**Excerpt to read**
-----
2

I don't want to download the whole web page. It will take time and it needs lot of memory.

How can i download portion of that web page? Then i will parse that.

Suppose i need to download only the <div id="entryPageContent" class="cssBaseOne">...</div>. How can i do that?

cola
  • 12,198
  • 36
  • 105
  • 165
  • 3
    You can't. Not unless you have control over the server and can customize the response. In that case you can send back a partial view. – Rob Apr 10 '12 at 16:26
  • Perhaps: http://stackoverflow.com/questions/1538952/retrieve-partial-web-page – mikevoermans Apr 10 '12 at 16:27
  • @Rob: the server can't exactly force the client not to close the socket before it's read all of the data. – Wooble Apr 10 '12 at 16:31

2 Answers2

5

You can't download a portion of a URL by "only this piece of HTML". HTTP only supports byte ranges for partial downloads and has no concept of HTML/XML document trees.

So you'll have to download the entire page, load it into a DOM parser, and then extract only the portion(s) you need.

e.g.

$html = file_get_contents('http://example.com/somepage.html');
$dom = new DOM();
$dom->loadHTML($html);
$div = $dom->getElementById('entryPageContent');

$content = $div->saveHTML();
Marc B
  • 356,200
  • 43
  • 426
  • 500
  • For `$html = file_get_contents('http://example.com/somepage.html');` , where does it download that file temporary? In memory? Or somewhere in hard disk? – cola Apr 14 '12 at 12:28
  • It'll go directly into $html. If you want to have it written to disk, you'll need to write it out yourself. – Marc B Apr 14 '12 at 22:24
  • So does it store that webpage source into memory? – cola Apr 16 '12 at 17:18
  • PHP variables are by definition "in memory". You'll get the html of that url and nothing else. curl/file_get_contents are not browsers and will not 'spider' a page and download all the content in it. – Marc B Apr 16 '12 at 18:33
0

Using this:

curl_setopt($ch, CURLOPT_RANGE, "0-10000");

will make cURL download only the first 10k bytes of the webpage. Also it will only work if the server side supports this. Many interpreted scripts (CGI, PHP, ...) ignore it.

kuba
  • 7,329
  • 1
  • 36
  • 41
-----
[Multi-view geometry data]
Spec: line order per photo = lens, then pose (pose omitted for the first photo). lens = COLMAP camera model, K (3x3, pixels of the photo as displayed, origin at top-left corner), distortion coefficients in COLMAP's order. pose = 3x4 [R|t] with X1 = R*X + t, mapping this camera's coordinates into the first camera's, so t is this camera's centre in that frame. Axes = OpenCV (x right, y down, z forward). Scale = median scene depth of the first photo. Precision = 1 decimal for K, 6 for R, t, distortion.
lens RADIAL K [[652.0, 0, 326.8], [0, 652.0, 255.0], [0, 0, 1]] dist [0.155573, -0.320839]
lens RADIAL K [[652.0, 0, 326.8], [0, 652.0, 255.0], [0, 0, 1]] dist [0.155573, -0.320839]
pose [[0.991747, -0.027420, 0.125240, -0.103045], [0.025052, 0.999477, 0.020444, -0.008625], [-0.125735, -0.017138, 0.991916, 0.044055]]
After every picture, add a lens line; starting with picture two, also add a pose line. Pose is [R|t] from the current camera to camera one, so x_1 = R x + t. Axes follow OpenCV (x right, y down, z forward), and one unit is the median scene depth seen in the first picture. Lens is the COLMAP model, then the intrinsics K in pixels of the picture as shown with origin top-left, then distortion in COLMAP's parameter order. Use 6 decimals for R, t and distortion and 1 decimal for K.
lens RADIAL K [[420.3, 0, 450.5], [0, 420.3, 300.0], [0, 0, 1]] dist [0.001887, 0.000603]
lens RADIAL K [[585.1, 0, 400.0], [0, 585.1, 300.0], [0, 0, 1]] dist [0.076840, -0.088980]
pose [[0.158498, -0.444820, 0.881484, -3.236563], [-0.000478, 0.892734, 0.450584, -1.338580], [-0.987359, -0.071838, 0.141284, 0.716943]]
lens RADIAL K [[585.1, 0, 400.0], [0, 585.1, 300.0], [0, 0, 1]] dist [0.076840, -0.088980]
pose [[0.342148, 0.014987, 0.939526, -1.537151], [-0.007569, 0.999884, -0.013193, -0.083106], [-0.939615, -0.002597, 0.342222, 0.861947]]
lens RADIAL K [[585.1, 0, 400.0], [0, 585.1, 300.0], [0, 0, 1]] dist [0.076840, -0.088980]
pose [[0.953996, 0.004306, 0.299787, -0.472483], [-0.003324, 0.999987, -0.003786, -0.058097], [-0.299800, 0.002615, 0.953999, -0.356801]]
-----
**Task requirements**
From the thread on downloading part of a web page, reproduce the passage starting at "will make cURL" and ending at "PHP, ...) ignore it.".

**Expected answer**
will make cURL download only the first 10k bytes of the webpage. Also it will only work if the server side supports this. Many interpreted scripts (CGI, PHP, ...) ignore it.